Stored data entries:
+===+

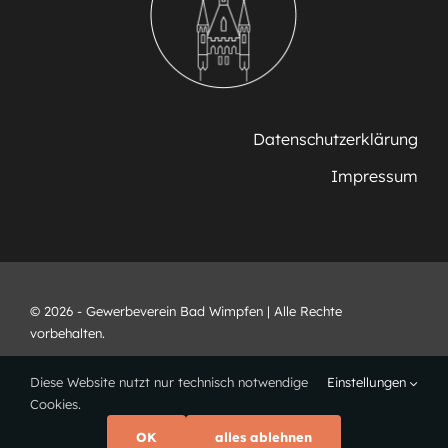
Datenschutzerklärung
Impressum
© 2026 - Gewerbeverein Bad Wimpfen | Alle Rechte
vorbehalten.
Diese Website nutzt nur technisch notwendige
Einstellungen
Cookies.
OK
alles ablehnen
Webdesign •
www.ricarts.de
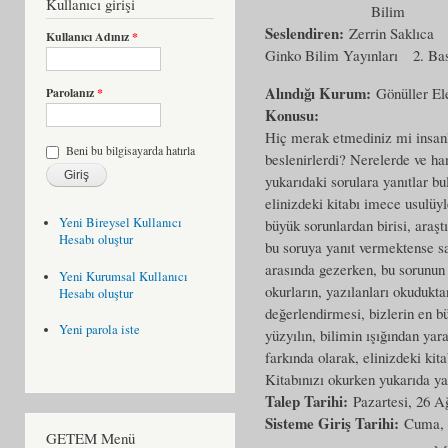
Kullanıcı girişi
Bilim
Seslendiren:
Zerrin Saklıca
Kullanıcı Adınız
*
Ginko Bilim Yayınları
2. Ba
Alındığı Kurum:
Gönüller El
Parolanız
*
Konusu:
Hiç merak etmediniz mi insanl
Beni bu bilgisayarda hatırla
beslenirlerdi? Nerelerde ve ha
yukarıdaki sorulara yanıtlar b
elinizdeki kitabı imece usulüyl
Yeni Bireysel Kullanıcı
büyük sorunlardan birisi, araşt
Hesabı oluştur
bu soruya yanıt vermektense sa
arasında gezerken, bu sorunun 
Yeni Kurumsal Kullanıcı
okurların, yazılanları okudukta
Hesabı oluştur
değerlendirmesi, bizlerin en b
Yeni parola iste
yüzyılın, bilimin ışığından yar
farkında olarak, elinizdeki kit
Kitabınızı okurken yukarıda yaz
Talep Tarihi:
Pazartesi, 26 A
Sisteme Giriş Tarihi:
Cuma, 
GETEM Menü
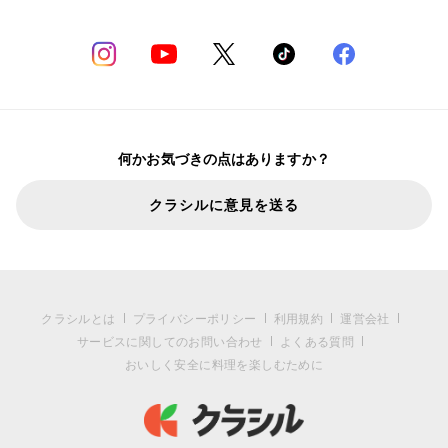
何かお気づきの点はありますか？
クラシルに意見を送る
クラシルとは
プライバシーポリシー
利用規約
運営会社
サービスに関してのお問い合わせ
よくある質問
おいしく安全に料理を楽しむために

+===+

[Exercise directions]
What is wanted is a word-for-word restatement of the entries, without their images.

[Response to the task]
Datenschutzerklärung
Impressum
© 2026 - Gewerbeverein Bad Wimpfen | Alle Rechte
vorbehalten.
Diese Website nutzt nur technisch notwendige
Einstellungen
Cookies.
OK
alles ablehnen
Webdesign •
www.ricarts.de
Kullanıcı girişi
Bilim
Seslendiren:
Zerrin Saklıca
Kullanıcı Adınız
*
Ginko Bilim Yayınları
2. Ba
Alındığı Kurum:
Gönüller El
Parolanız
*
Konusu:
Hiç merak etmediniz mi insanl
Beni bu bilgisayarda hatırla
beslenirlerdi? Nerelerde ve ha
yukarıdaki sorulara yanıtlar b
elinizdeki kitabı imece usulüyl
Yeni Bireysel Kullanıcı
büyük sorunlardan birisi, araşt
Hesabı oluştur
bu soruya yanıt vermektense sa
arasında gezerken, bu sorunun 
Yeni Kurumsal Kullanıcı
okurların, yazılanları okudukta
Hesabı oluştur
değerlendirmesi, bizlerin en b
Yeni parola iste
yüzyılın, bilimin ışığından yar
farkında olarak, elinizdeki kit
Kitabınızı okurken yukarıda yaz
Talep Tarihi:
Pazartesi, 26 A
Sisteme Giriş Tarihi:
Cuma, 
GETEM Menü
何かお気づきの点はありますか？
クラシルに意見を送る
クラシルとは
プライバシーポリシー
利用規約
運営会社
サービスに関してのお問い合わせ
よくある質問
おいしく安全に料理を楽しむために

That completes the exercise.